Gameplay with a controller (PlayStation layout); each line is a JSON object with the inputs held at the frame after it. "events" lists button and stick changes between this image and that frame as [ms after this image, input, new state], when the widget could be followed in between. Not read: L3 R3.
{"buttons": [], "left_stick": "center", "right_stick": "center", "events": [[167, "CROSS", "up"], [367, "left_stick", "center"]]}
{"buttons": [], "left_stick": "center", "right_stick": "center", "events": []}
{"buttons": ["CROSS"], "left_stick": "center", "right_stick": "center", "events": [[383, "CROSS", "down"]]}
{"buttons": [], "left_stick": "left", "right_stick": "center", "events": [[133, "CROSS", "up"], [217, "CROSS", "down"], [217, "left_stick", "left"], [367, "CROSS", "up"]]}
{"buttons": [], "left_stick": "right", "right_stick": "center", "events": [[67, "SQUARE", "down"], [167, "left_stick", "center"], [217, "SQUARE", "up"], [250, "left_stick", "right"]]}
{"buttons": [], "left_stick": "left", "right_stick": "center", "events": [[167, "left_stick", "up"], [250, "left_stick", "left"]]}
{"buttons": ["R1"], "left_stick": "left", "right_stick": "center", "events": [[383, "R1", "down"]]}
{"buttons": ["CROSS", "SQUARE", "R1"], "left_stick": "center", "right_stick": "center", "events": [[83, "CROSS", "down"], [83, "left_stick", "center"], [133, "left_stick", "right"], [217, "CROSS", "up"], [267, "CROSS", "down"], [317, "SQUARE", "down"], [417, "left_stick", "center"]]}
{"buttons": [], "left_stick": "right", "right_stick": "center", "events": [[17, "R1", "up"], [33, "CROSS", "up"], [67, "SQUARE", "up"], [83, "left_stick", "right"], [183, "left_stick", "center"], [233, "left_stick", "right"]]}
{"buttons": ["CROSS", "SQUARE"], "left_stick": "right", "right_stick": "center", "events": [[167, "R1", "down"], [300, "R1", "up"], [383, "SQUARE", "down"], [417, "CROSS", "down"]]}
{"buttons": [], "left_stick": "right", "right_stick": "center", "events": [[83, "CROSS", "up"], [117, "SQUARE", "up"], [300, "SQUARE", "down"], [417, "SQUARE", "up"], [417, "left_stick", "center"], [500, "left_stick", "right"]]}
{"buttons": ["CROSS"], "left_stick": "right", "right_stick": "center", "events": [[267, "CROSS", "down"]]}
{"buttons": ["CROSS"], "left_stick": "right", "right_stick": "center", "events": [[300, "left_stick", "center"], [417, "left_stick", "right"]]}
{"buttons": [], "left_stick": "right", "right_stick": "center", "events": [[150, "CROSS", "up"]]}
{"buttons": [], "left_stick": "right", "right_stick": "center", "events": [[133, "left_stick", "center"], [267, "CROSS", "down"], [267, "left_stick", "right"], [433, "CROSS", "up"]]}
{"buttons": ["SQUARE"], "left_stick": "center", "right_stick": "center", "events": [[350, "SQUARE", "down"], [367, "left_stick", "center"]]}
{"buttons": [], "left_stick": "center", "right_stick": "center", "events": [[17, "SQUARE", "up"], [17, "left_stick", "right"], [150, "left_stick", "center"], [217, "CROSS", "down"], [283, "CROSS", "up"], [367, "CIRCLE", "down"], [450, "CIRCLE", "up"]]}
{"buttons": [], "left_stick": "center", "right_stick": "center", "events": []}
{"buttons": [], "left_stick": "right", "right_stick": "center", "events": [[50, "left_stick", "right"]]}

····················

■ Work order
Each of the records above is to be reproduced word for word.

■ Solution
Gameplay with a controller (PlayStation layout); each line is a JSON object with the inputs held at the frame after it. "events" lists button and stick changes between this image and that frame as [ms after this image, input, new state], when the widget could be followed in between. Not read: L3 R3.
{"buttons": [], "left_stick": "center", "right_stick": "center", "events": [[167, "CROSS", "up"], [367, "left_stick", "center"]]}
{"buttons": [], "left_stick": "center", "right_stick": "center", "events": []}
{"buttons": ["CROSS"], "left_stick": "center", "right_stick": "center", "events": [[383, "CROSS", "down"]]}
{"buttons": [], "left_stick": "left", "right_stick": "center", "events": [[133, "CROSS", "up"], [217, "CROSS", "down"], [217, "left_stick", "left"], [367, "CROSS", "up"]]}
{"buttons": [], "left_stick": "right", "right_stick": "center", "events": [[67, "SQUARE", "down"], [167, "left_stick", "center"], [217, "SQUARE", "up"], [250, "left_stick", "right"]]}
{"buttons": [], "left_stick": "left", "right_stick": "center", "events": [[167, "left_stick", "up"], [250, "left_stick", "left"]]}
{"buttons": ["R1"], "left_stick": "left", "right_stick": "center", "events": [[383, "R1", "down"]]}
{"buttons": ["CROSS", "SQUARE", "R1"], "left_stick": "center", "right_stick": "center", "events": [[83, "CROSS", "down"], [83, "left_stick", "center"], [133, "left_stick", "right"], [217, "CROSS", "up"], [267, "CROSS", "down"], [317, "SQUARE", "down"], [417, "left_stick", "center"]]}
{"buttons": [], "left_stick": "right", "right_stick": "center", "events": [[17, "R1", "up"], [33, "CROSS", "up"], [67, "SQUARE", "up"], [83, "left_stick", "right"], [183, "left_stick", "center"], [233, "left_stick", "right"]]}
{"buttons": ["CROSS", "SQUARE"], "left_stick": "right", "right_stick": "center", "events": [[167, "R1", "down"], [300, "R1", "up"], [383, "SQUARE", "down"], [417, "CROSS", "down"]]}
{"buttons": [], "left_stick": "right", "right_stick": "center", "events": [[83, "CROSS", "up"], [117, "SQUARE", "up"], [300, "SQUARE", "down"], [417, "SQUARE", "up"], [417, "left_stick", "center"], [500, "left_stick", "right"]]}
{"buttons": ["CROSS"], "left_stick": "right", "right_stick": "center", "events": [[267, "CROSS", "down"]]}
{"buttons": ["CROSS"], "left_stick": "right", "right_stick": "center", "events": [[300, "left_stick", "center"], [417, "left_stick", "right"]]}
{"buttons": [], "left_stick": "right", "right_stick": "center", "events": [[150, "CROSS", "up"]]}
{"buttons": [], "left_stick": "right", "right_stick": "center", "events": [[133, "left_stick", "center"], [267, "CROSS", "down"], [267, "left_stick", "right"], [433, "CROSS", "up"]]}
{"buttons": ["SQUARE"], "left_stick": "center", "right_stick": "center", "events": [[350, "SQUARE", "down"], [367, "left_stick", "center"]]}
{"buttons": [], "left_stick": "center", "right_stick": "center", "events": [[17, "SQUARE", "up"], [17, "left_stick", "right"], [150, "left_stick", "center"], [217, "CROSS", "down"], [283, "CROSS", "up"], [367, "CIRCLE", "down"], [450, "CIRCLE", "up"]]}
{"buttons": [], "left_stick": "center", "right_stick": "center", "events": []}
{"buttons": [], "left_stick": "right", "right_stick": "center", "events": [[50, "left_stick", "right"]]}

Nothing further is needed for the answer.